According to Tajana Tadić of the Croatian human rights organisation “Are You Syrious,” this incident is part of a widespread practice throughout the country. The police deliberately targeted people of other skin colours and seldom took the trouble to examine people thoroughly. There had been several documented cases of illegal deportations from Croatia to Bosnia-Herzegovina. “Officially, the Croatian authorities justify this practice with the political aim of being admitted into the Schengen area as soon as possible,” says Tadić.

According to Amnesty International, the actions against refugees at the EU’s external border are carried out with the knowledge and approval of European governments. “European states are closing their eyes to the malicious attacks of the Croatian police and are financing their activities,” the human rights organisation wrote in a statement.

In Croatia, as in Hungary, the EU relies on an extremely right-wing government. During a border visit in the summer, Croatian President Kolinda Grabar-Kitarović justified the police brutality. “When someone walks through this difficult terrain, it is normal for abrasions, haematomas and wounds to occur,” she said, “You have to think about that next time you hear stories about the brutality of our police officers. They’re not brutal, I guarantee it.”

Grabar-Kitarović claimed that there were no illegal deportations, and added, in the jargon of right-wing extremists, that they were not refugees anyway, but economic migrants.

Grabar-Kitarović is a member of the governing party HDZ. This ultra-nationalist party was founded in the late 1980s under Franjo Tudjmann, who led the country into a bloody civil war. Even today, nationalists and open fascists set the tone in the party. For example, the professed anti-Semite and fascist Zlatko Hasanbegović was Croatian Minister of Culture in 2016. In the meantime, he is no longer a member of the HDZ and has founded his own neo-Nazi party. The HDZ maintains close relations with the leading EU states and is a member of the European People’s Party (EPP), to which Germany’s Christian Democrats also belong.

During a visit to the Croatian capital Zagreb at the end of November, German Chancellor Angela Merkel paid tribute to Croatian efforts to protect the EU’s external border and the country’s efforts to join the Schengen zone.
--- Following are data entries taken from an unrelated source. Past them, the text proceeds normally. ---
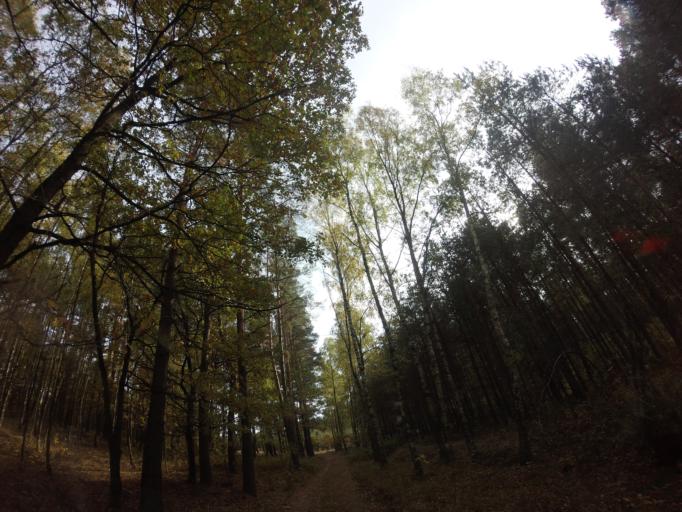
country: PL
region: West Pomeranian Voivodeship
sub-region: Powiat choszczenski
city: Drawno
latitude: 53.2540
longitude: 15.6741
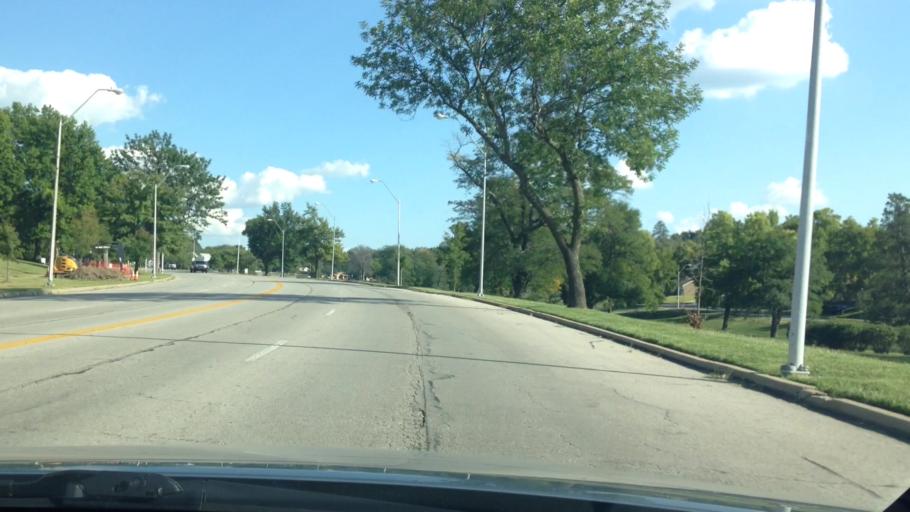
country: US
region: Kansas
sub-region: Johnson County
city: Mission Hills
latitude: 39.0089
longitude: -94.5669
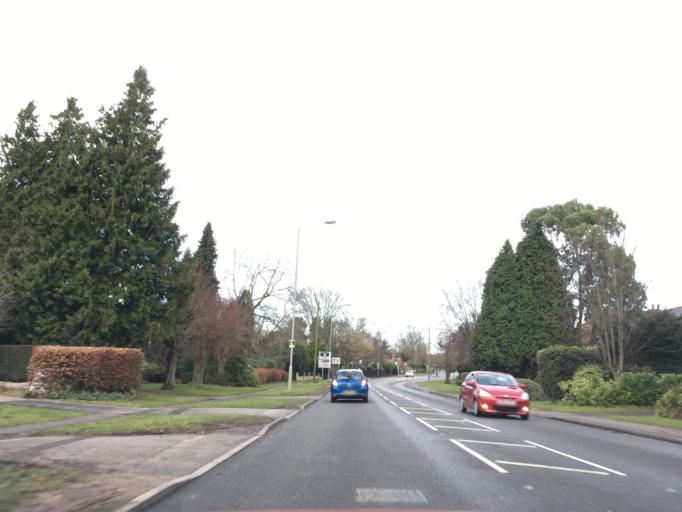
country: GB
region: England
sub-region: Nottinghamshire
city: Ruddington
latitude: 52.8901
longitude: -1.1425
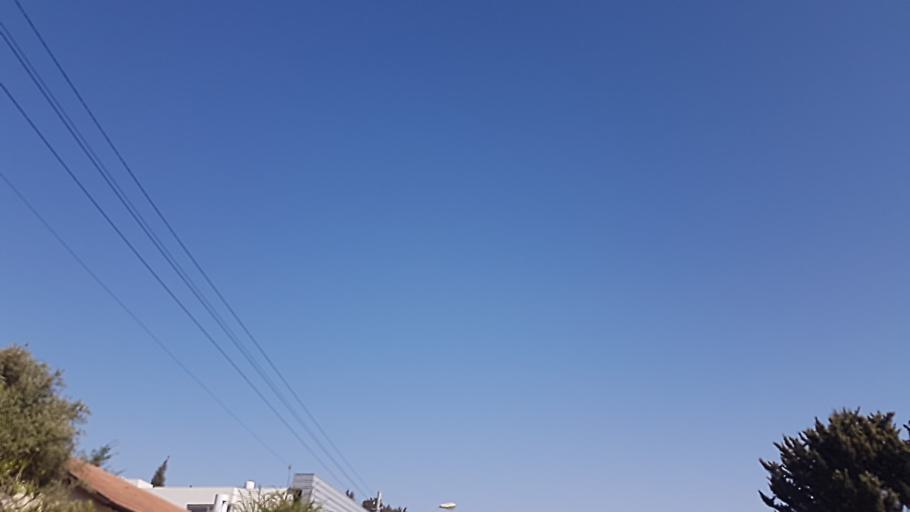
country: IL
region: Tel Aviv
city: Giv`atayim
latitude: 32.0590
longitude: 34.8236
When a journalist asked whether Croatia could take over the EU Council presidency, in view of the allegations of human rights violations at the border, Merkel rejected the criticism and replied, “From a German perspective, we have also had experiences with refugees and migrants. But from the perspective of a country that is supposed to protect the external border, of course, it looks different than from the perspective of a country that is in the middle of the Schengen area.”